HOW TO COMPLETE THIS TASK: Set down exactly the lines in the records below that run from the line with "Registrering for deltakelse" to the line with "For påmelding via", inclusive, and nothing more.

[Stored data entries]
####

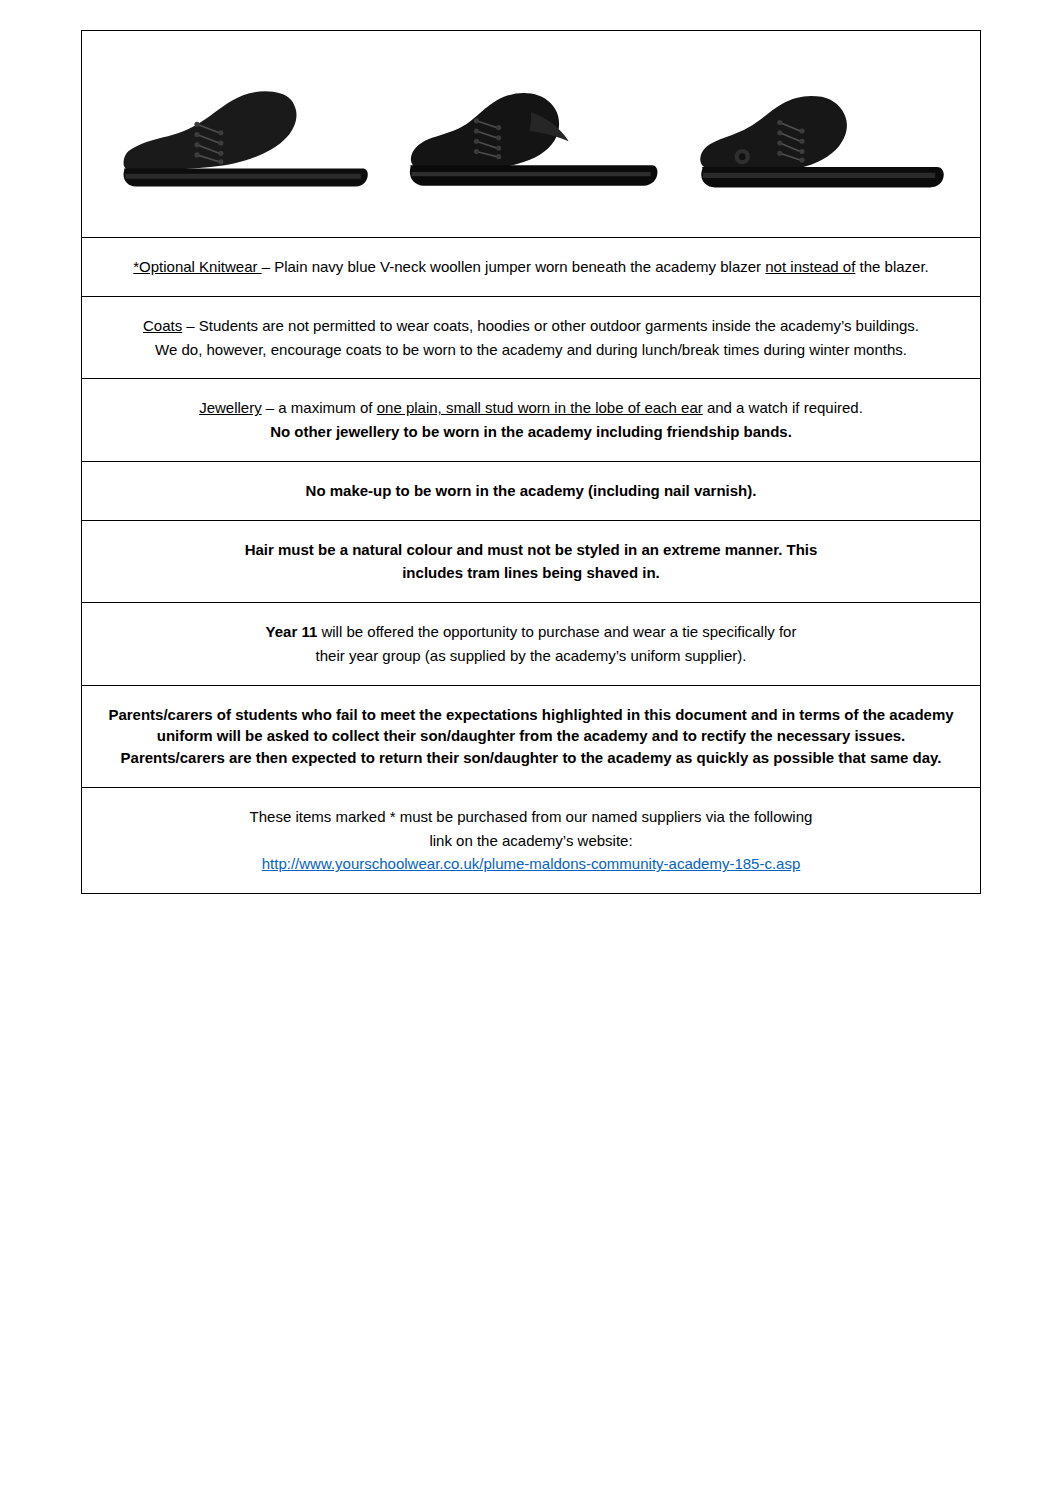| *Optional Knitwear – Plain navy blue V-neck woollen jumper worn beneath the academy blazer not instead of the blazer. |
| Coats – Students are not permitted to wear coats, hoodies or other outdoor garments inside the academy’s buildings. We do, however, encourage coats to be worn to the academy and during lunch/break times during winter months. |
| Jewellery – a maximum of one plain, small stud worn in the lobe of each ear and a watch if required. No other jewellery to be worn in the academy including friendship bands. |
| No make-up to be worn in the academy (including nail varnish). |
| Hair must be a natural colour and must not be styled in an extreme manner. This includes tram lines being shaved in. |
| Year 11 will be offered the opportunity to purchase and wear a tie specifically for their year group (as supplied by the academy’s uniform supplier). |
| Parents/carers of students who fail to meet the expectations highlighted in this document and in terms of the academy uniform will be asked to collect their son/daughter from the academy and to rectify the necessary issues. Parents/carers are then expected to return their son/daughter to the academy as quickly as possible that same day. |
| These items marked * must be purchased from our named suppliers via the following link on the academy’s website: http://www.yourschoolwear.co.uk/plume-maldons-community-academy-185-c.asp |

####

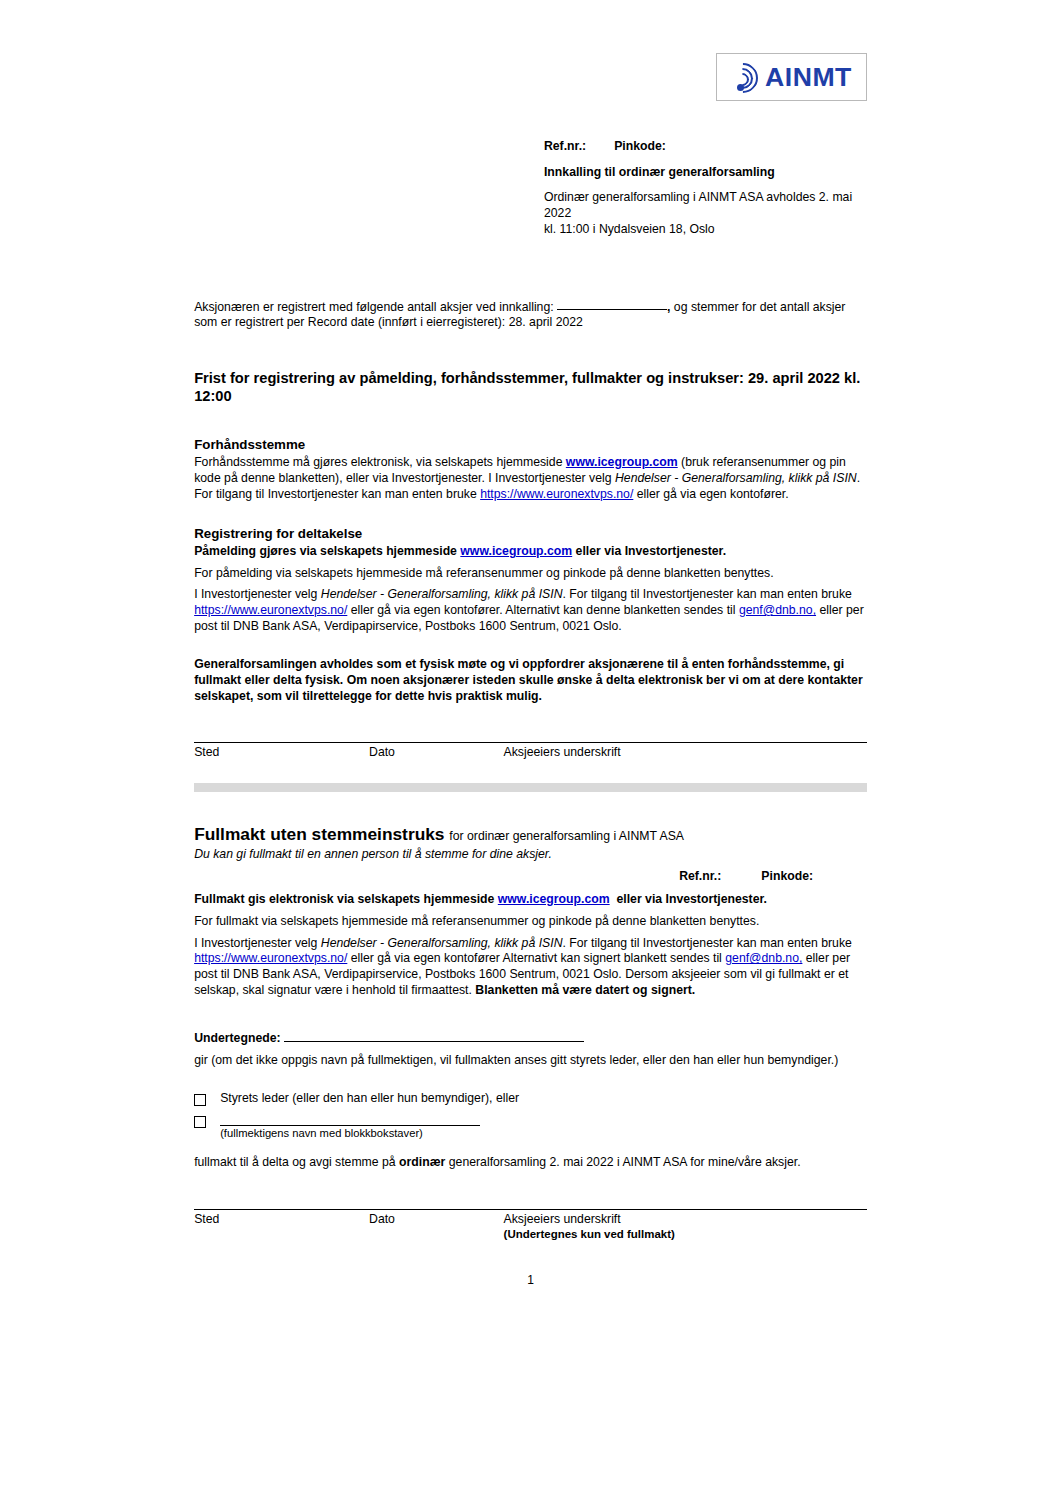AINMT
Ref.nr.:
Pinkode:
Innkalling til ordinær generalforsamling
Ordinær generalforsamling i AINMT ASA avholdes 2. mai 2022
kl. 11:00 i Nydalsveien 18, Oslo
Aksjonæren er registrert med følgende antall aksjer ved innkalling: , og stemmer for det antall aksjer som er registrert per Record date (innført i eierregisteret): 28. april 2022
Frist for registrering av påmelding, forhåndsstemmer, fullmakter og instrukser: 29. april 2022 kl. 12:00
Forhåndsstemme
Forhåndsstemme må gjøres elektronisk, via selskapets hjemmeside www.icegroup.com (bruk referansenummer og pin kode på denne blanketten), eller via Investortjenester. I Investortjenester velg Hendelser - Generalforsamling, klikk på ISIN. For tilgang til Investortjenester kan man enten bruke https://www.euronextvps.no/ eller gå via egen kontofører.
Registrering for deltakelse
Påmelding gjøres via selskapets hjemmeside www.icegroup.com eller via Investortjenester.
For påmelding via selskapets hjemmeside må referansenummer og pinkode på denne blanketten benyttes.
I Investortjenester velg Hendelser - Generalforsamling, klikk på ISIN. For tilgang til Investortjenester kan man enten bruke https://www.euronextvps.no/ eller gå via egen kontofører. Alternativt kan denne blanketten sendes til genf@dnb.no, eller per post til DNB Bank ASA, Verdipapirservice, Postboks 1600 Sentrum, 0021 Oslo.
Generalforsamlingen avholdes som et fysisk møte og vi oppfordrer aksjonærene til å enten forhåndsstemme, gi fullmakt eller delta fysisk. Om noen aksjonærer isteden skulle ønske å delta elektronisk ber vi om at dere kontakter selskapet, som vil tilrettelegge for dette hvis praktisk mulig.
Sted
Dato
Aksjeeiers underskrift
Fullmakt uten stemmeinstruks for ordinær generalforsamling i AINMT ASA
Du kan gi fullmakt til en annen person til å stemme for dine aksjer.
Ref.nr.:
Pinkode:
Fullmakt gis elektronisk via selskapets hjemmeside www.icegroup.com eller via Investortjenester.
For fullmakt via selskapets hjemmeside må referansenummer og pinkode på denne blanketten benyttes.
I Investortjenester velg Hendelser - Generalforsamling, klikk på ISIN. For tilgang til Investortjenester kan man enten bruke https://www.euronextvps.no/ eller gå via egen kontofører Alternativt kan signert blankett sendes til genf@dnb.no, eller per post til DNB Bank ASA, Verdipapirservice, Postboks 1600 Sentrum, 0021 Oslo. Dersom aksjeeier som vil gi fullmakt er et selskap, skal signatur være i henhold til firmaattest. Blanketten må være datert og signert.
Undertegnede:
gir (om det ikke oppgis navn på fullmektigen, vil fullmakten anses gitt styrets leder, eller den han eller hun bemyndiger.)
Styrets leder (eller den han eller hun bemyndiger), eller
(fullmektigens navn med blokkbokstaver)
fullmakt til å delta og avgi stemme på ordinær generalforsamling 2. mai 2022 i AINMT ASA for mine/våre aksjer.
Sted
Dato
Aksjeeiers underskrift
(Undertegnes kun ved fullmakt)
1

####

COMPLETED EXERCISE:
Registrering for deltakelse
Påmelding gjøres via selskapets hjemmeside www.icegroup.com eller via Investortjenester.
For påmelding via selskapets hjemmeside må referansenummer og pinkode på denne blanketten benyttes.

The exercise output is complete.